What you have to do. Please recast the entries from the very start through the line containing "コメントありがとうございます。" as a numbered list, leaving out any blank lines.

Raw data.
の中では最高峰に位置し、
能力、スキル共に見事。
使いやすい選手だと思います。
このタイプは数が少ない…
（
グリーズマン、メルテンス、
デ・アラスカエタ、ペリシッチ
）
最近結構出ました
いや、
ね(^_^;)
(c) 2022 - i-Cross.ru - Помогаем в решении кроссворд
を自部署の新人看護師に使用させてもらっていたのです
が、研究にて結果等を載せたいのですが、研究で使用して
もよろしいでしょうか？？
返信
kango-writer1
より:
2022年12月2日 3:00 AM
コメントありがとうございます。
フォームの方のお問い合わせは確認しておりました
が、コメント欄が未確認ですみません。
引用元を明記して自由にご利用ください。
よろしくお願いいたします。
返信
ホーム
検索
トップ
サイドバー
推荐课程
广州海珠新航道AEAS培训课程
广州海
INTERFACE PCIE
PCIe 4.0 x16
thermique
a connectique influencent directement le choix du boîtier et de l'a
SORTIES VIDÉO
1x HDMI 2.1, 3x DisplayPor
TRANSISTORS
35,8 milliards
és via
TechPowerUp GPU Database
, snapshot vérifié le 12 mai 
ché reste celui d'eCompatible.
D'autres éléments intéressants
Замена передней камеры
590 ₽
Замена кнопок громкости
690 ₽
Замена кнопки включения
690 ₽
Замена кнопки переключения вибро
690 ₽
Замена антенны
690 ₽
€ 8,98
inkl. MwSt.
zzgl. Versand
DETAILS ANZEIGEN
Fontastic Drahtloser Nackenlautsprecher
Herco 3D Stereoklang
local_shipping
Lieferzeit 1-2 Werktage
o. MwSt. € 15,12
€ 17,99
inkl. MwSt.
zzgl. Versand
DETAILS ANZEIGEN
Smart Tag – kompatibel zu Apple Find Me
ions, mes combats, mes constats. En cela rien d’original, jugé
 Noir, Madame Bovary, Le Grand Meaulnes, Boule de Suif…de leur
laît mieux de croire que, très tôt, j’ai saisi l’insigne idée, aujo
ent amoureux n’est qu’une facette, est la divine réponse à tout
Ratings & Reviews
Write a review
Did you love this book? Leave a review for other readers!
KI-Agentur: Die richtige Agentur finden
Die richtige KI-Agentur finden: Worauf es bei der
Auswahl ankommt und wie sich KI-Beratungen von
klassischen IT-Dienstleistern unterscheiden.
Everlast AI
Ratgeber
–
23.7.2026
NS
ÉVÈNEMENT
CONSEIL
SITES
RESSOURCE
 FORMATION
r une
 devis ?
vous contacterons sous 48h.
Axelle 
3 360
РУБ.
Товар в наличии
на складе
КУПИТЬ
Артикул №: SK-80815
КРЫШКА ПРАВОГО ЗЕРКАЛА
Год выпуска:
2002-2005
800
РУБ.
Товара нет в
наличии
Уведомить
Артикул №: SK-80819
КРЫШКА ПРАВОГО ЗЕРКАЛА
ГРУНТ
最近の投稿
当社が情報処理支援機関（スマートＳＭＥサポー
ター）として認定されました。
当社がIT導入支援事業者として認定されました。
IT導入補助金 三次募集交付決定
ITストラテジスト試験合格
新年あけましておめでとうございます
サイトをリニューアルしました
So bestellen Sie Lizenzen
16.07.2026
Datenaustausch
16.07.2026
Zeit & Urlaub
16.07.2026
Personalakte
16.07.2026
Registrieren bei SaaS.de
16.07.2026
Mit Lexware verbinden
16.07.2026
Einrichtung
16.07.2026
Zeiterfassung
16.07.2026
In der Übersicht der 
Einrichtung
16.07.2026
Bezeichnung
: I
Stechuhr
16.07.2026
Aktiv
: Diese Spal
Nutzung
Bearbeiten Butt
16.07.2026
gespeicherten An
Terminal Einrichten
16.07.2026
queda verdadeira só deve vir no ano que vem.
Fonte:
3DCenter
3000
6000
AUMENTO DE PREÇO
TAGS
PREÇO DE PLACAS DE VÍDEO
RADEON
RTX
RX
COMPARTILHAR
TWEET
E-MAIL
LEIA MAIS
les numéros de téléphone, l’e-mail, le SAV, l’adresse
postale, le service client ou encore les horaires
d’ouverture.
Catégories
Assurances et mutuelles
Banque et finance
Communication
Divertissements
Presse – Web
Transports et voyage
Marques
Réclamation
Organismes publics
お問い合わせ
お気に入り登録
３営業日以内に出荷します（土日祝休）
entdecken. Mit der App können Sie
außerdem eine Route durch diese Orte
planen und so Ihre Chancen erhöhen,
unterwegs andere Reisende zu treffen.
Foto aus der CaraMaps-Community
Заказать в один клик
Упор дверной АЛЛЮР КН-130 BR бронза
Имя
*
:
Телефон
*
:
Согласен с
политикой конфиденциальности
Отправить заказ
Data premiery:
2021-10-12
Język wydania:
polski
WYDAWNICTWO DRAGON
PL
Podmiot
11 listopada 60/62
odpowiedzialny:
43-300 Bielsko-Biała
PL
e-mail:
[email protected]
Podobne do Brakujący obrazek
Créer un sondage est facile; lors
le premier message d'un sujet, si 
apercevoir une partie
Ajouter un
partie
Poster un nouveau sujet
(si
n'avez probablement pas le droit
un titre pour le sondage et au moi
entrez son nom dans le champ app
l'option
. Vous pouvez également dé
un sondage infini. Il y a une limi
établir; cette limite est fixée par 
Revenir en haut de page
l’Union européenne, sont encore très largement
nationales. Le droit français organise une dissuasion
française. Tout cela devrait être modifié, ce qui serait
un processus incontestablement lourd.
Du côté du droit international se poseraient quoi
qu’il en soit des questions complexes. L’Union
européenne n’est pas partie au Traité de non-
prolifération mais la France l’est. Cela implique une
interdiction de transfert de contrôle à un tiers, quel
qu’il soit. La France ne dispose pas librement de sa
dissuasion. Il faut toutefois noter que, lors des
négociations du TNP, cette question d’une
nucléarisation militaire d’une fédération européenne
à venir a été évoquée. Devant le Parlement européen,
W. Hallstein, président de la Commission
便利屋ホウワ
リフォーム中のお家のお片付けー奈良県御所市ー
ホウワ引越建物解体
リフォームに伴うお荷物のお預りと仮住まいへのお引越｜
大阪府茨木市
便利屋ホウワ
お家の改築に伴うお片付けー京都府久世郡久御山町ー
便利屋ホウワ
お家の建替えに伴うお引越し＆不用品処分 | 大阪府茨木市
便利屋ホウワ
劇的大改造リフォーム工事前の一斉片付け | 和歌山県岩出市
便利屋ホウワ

Your solution.
1. の中では最高峰に位置し、
2. 能力、スキル共に見事。
3. 使いやすい選手だと思います。
4. このタイプは数が少ない…
5. （
6. グリーズマン、メルテンス、
7. デ・アラスカエタ、ペリシッチ
8. ）
9. 最近結構出ました
10. いや、
11. ね(^_^;)
12. (c) 2022 - i-Cross.ru - Помогаем в решении кроссворд
13. を自部署の新人看護師に使用させてもらっていたのです
14. が、研究にて結果等を載せたいのですが、研究で使用して
15. もよろしいでしょうか？？
16. 返信
17. kango-writer1
18. より:
19. 2022年12月2日 3:00 AM
20. コメントありがとうございます。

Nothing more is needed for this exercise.